PASSAGE PROVIDED ->

= = = =

What I am suggesting is making class "unequal" to group and making both class and group "equal" to community.

A class may be associated with terms, subjects, and departments, but that does not prevent it from being a community (I am looking at this from a user's perspective). I feel much more comfortable calling classes "learning communities" than "learning groups" (which the interface now implies).

I agree that the "Running Club" is not a "Class", yet a "Running Club" is both a group and a community.

For me the word "community" has broader implications than "group" and I would like to see this reflected in dotLRN, but this is something that the "dotLRN Group/Community" must decide 😉

From Marriam-Webster Online (where the borders are grey as well - some definitions omitted [...] to help increase contrast):

GROUP

1 : two or more figures forming a complete unit in a composition 2 a : a number of individuals assembled together or having some unifying relationship b : an assemblage of objects regarded as a unit c (1) : a military unit consisting of a headquarters and attached battalions (2) : a unit of the U.S. Air Force higher than a squadron and lower than a wing
COMMUNITY
1 : a unified body of individuals: as a : STATE, COMMONWEALTH b : the people with common interests living in a particular area; broadly : the area itself <the problems of a large community> c : an interacting population of various kinds of individuals (as species) in a common location [...] g : a body of persons of common and especially professional interests scattered through a larger society <the academic community>

This inconsistency was clearly a problem when introducing dotLRN to translators here in Heidelberg (these sessions have turned out to be useful dotLRN "usability" tests - where the users are untainted by SloanSpace).

= = = =

Data entries
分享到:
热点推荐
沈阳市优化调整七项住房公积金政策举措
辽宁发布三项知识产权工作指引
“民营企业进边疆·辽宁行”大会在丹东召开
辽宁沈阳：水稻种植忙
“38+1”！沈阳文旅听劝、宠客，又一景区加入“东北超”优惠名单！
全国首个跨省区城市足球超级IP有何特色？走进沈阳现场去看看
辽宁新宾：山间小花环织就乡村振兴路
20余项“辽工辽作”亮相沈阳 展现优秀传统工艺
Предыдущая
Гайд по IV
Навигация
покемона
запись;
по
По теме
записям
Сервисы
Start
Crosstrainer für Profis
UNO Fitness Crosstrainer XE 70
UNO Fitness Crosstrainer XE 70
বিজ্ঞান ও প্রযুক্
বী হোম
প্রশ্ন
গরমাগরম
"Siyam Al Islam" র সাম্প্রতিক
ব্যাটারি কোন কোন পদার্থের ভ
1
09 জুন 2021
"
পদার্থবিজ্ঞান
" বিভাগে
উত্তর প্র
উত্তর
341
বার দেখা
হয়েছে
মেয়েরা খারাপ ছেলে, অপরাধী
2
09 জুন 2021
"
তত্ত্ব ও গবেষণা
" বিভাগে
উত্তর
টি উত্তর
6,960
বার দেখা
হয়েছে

= = = =

QUESTIONS ON THE MATERIAL ->
1. In the dotLRN post, what does the writer prefer to call classes instead of "learning groups"?
2. Reproduce the dotLRN post word for word, everything from "A class may" down to "and a community.".
3. What does the dotLRN post say a class may be associated with? List every item.

ANSWERS TO THIS EXERCISE ->
1. Learning communities.

2.
A class may be associated with terms, subjects, and departments, but that does not prevent it from being a community (I am looking at this from a user's perspective). I feel much more comfortable calling classes "learning communities" than "learning groups" (which the interface now implies).

I agree that the "Running Club" is not a "Class", yet a "Running Club" is both a group and a community.

3. Terms, subjects, and departments.